Da kam der Kaiser, durch die Kunde von diesen Vorgängen zurückgerufen, plötzlich vom Orient heim. Er hatte sich in Jerusalem am 18. März 1229 mit eigener Hand die Krone aufs Haupt gesetzt, die heilige Stadt durch Vertrag den Christen wiedergegeben und trotz aller Hindernisse des Fanatismus Ruhmvolles zustande gebracht. Die römische Kurie eiferte gegen ihn als einen Frevler an der christlichen Religion; sie nahm keine Rücksicht weder auf die wirklichen Dienste, die er im Orient geleistet hatte, noch auf die praktischen Beweggründe, welche ihm bei dem großen Handelsverkehr Siziliens mit der Levante eine freundliche Beziehung zu den Sultanen des Orients zur Pflicht machten. Dies war natürlich; denn der Kaiser hatte zum erstenmal die Kreuzzüge zu einer Angelegenheit weltlicher Politik gemacht, den Papst aus dem Morgenlande verdrängt und dieses friedlich in die ökonomischen Verhältnisse des Reichs gezogen.

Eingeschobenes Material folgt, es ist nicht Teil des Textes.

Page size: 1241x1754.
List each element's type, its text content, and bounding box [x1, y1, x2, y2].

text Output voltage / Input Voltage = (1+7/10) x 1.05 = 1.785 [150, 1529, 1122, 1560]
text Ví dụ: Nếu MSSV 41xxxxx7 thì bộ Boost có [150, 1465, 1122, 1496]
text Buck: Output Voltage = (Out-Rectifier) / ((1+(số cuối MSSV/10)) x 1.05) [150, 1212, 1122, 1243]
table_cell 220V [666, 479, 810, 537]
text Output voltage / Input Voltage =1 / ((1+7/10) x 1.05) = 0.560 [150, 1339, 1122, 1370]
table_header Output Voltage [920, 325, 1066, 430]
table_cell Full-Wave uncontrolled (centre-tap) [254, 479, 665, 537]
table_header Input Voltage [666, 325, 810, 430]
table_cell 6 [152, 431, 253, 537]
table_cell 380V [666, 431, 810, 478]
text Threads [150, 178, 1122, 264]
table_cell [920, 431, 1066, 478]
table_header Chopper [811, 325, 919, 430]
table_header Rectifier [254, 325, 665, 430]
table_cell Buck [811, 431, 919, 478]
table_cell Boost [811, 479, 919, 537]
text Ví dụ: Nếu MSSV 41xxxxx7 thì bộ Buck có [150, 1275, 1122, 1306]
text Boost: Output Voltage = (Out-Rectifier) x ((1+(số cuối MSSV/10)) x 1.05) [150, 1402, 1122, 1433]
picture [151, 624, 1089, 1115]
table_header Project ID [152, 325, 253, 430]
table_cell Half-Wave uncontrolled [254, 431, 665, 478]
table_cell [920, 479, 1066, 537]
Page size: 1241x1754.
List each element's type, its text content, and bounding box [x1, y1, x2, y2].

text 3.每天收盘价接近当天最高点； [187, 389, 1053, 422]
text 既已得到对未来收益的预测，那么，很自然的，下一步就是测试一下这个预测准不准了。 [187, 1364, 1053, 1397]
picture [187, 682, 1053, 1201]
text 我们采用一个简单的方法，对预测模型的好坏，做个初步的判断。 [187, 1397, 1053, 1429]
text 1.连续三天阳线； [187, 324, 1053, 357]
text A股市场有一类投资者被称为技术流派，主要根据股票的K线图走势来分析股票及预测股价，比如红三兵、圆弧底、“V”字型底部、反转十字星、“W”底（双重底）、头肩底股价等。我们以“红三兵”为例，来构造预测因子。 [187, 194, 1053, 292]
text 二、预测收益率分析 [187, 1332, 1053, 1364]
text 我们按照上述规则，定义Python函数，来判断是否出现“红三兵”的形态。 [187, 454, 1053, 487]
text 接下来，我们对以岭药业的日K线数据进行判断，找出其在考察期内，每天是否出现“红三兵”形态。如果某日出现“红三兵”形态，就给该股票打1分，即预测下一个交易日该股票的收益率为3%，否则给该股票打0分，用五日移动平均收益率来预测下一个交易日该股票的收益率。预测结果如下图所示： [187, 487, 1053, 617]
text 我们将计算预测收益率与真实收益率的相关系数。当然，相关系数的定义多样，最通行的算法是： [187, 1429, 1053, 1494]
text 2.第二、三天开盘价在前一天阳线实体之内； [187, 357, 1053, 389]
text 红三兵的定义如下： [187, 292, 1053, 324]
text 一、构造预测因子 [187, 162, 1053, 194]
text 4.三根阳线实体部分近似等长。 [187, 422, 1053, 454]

Als er jetzt unerwartet am 10. Juni 1229 in Brindisi gelandet war, begehrte er Aussöhnung mit dem Papst und schickte ihm Friedensboten. Da dies keinen Erfolg hatte, jagte er fast ohne Kampf die päpstlichen Truppen aus seinem Lande. Kreuzbanner stand hier gegen Schlüsselbanner; mit Erstaunen sah man unter dem Zeichen Christi die Sarazenen Friedrichs gegen die Päpstlichen ins Feld ziehen, welche sich indes in wilder Flucht über den Liris zurückzogen. Gregor schleuderte nochmals seine Bannstrahlen auf den Kaiser und dessen Anhänger auch in Rom. Große Geldsummen hatte er bereits in einem unsinnigen Kriege verbraucht, und noch jetzt forderte er die Welt auf, ihm neue Hilfsmittel herzugeben. Den Kaiser beglückwünschten Abgesandte des römischen Senats in Aquino; im Oktober zog er gegen die Grenzen des Kirchenstaats, und nachdem er dort Sora mit Feuer und Schwert zerstört hatte, gab der Papst seinen Friedensvorschlägen Gehör.